Scouts make quick work in beach sweep
Jul 21, 2015 at 11:07 AM
The work was part of a larger effort — the Alliance for the Great Lakes’ annual September Adopt-a-Beach program, which is a scheduled three-hour work bee at beaches all around the Great Lakes. Another group, led by Will Beaton of Grand Haven, picked trash from the Grand Haven State Park beach on Saturday morning.
“We were doing service hours to gain rank in Boy Scouts,” said Troop 31 member Ben Poindexter, 16, of Grand Rapids.
Poindexter said he often visits the Grand Haven State Park beach in the summer. He and his fellow scouts found mostly discarded food wrappers and cigarette butts at the Ferrysburg beach.
“Not very pleasant,” Poindexter said as he held open his bag to show the trash.
Jamie Cross, the Adopt-a-Beach program manager for the Alliance for the Great Lakes, is not surprised. She says smoking debris is almost always the top category of trash found from the beaches.
Since 1991, about 70,000 volunteers have removed more than 164 tons of debris from Great Lakes shorelines during the Alliance for the Great Lakes annual September beach sweep.
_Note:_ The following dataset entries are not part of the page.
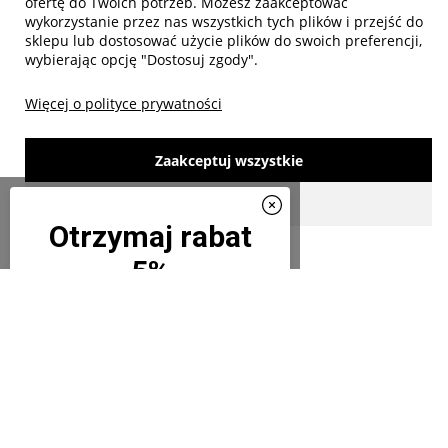
ofertę do Twoich potrzeb. Możesz zaakceptować
wykorzystanie przez nas wszystkich tych plików i przejść do
sklepu lub dostosować użycie plików do swoich preferencji,
wybierając opcję "Dostosuj zgody".
Więcej o polityce prywatności
made with:
by
www.mamezi.pl
Pokaż pełną wersję strony
Zaakceptuj wszystkie
Dostosuj zgody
Work groups spread across four states on Saturday: Illinois, Indiana, Michigan and Wisconsin.
“Each year, this long-standing Great Lakes stewardship program draws thousands of volunteers to our shorelines to help clean them up,” Cross said. “Their involvement is a tribute to the Great Lakes, and to the sense of ownership and pride people in the region have for this prized natural resource.”
The end-of-summer event is in partnership with the Ocean Conservancy’s International Coastal Cleanup Day, the world’s largest shoreline cleanup with events taking place in more than 104 countries.
The North Beach Park cleanup was led by Ferrysburg City Councilman Dan Ruiter.
“I’d say this is a bit cleaner beach than Grand Haven,” he said. “I don’t know when it was picked up last, but 40 pounds of trash — that’s a lot of stuff that’s laying around.”
Ruiter said he joined the Barefoot Wine-sponsored cleanup at Grand Haven State Park in July.
“That kind of got me into it,” he said Saturday morning. “Then they were looking for volunteers (for Saturday), so here I am.”
After sorting, counting and weighing the trash, Ruiter said he would take it all to a dumpster for disposal.